*** Opening Document text ***
Consuming alcohol doesn’t appear to have a deleterious effect on CD4 cell counts among people living with HIV receiving antiretroviral (ARV) therapy, according to a new Johns Hopkins University study published ahead of print by the Journal of Acquired Immune Deficiency Syndromes (JAIDS). “Among individuals initiating ARV therapy,” Geetanjali Chander, MD, MPH, and his colleagues write,  “the benefits of therapy and viral suppression on the immune system outweigh detrimental effects of alcohol, reinforcing the importance of initiating [HIV treatment] and ensuring adequate adherence to therapy.”

According to the analysis of available CD4 cell count data, along with alcohol use surveys completed by more than 1,100 people living with HIV starting ARV treatment, Chander’s team found that neither the total number of drinks consumed nor the frequency of alcohol use on a weekly basis had an effect on CD4 cell counts. This held true in analyses comparing women and men, as well as those who managed to achieve and maintain undetectable viral loads compared with those who did not.

While Chander’s group concludes that people living with HIV who consume alcohol and maintain undetectable viral loads “can reap the same immunologic benefits of those who do not drink alcohol,” the authors also note some of the potential dangers of excessive drinking. They caution: “With alcohol’s negative effect on HIV medication adherence and viral suppression and its association with increased transmission behaviors”—not to mention liver toxicity, particularly among those coinfected with hepatitis C or hepatitis B—”screening for alcohol use and brief interventions encouraging reduction or abstinence in alcohol use is essential to optimize the management of HIV.”
*** Closing Document text ***
*** Opening Material shown ***
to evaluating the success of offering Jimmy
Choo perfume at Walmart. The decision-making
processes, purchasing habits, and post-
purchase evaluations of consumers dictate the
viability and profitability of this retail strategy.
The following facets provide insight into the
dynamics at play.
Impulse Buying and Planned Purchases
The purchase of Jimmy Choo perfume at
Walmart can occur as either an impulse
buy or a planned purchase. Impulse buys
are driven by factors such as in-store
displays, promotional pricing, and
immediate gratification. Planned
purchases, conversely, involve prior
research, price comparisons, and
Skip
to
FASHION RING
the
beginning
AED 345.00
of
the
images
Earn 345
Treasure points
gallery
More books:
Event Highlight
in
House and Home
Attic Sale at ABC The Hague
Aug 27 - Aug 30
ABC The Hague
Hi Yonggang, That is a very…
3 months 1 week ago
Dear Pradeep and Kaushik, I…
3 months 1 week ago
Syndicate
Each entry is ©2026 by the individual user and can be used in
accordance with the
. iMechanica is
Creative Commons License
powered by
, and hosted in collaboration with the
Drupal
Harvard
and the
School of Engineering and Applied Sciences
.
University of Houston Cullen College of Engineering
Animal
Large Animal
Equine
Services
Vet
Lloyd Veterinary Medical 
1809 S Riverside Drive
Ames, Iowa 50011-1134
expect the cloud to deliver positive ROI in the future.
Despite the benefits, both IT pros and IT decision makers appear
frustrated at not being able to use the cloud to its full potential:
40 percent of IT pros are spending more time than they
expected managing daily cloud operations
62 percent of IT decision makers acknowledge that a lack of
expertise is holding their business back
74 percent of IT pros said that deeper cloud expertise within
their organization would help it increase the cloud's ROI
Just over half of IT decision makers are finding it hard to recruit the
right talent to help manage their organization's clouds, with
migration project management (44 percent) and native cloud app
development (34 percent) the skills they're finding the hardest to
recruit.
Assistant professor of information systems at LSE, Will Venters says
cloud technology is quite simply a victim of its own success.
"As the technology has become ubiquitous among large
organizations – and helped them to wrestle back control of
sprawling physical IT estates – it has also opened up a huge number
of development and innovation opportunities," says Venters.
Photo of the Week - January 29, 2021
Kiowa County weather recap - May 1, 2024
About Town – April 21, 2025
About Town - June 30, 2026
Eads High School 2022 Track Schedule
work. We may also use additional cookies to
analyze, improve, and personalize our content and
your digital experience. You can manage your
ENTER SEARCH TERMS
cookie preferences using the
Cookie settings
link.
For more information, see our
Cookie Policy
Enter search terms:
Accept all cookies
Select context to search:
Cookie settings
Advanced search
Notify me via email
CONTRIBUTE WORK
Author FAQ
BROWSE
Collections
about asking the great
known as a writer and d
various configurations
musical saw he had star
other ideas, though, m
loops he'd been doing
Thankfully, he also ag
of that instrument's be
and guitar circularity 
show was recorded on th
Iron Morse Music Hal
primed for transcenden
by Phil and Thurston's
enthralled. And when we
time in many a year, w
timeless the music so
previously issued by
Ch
*** Closing Material shown ***
*** Opening Material shown ***
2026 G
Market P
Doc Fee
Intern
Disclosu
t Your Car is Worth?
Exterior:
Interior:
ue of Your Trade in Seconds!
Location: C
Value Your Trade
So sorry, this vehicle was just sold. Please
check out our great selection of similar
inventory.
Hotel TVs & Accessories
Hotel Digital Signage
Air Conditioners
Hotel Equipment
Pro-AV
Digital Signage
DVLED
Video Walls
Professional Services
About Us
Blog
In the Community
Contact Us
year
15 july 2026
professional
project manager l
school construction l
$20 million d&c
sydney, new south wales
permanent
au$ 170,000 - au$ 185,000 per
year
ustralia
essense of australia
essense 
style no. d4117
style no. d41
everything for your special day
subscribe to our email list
*** Closing Material shown ***
§ **Assigned task A**:
From the article on alcohol and CD4 cell counts, quote the passage from "According to the" up to and including "who did not.".
§ **Assigned task B**:
In the article on alcohol and CD4 cell counts, how many people living with HIV completed alcohol use surveys for the analysis?

§ **Task output A**:
According to the analysis of available CD4 cell count data, along with alcohol use surveys completed by more than 1,100 people living with HIV starting ARV treatment, Chander’s team found that neither the total number of drinks consumed nor the frequency of alcohol use on a weekly basis had an effect on CD4 cell counts. This held true in analyses comparing women and men, as well as those who managed to achieve and maintain undetectable viral loads compared with those who did not.

§ **Task output B**:
More than 1,100 people living with HIV who were starting ARV treatment.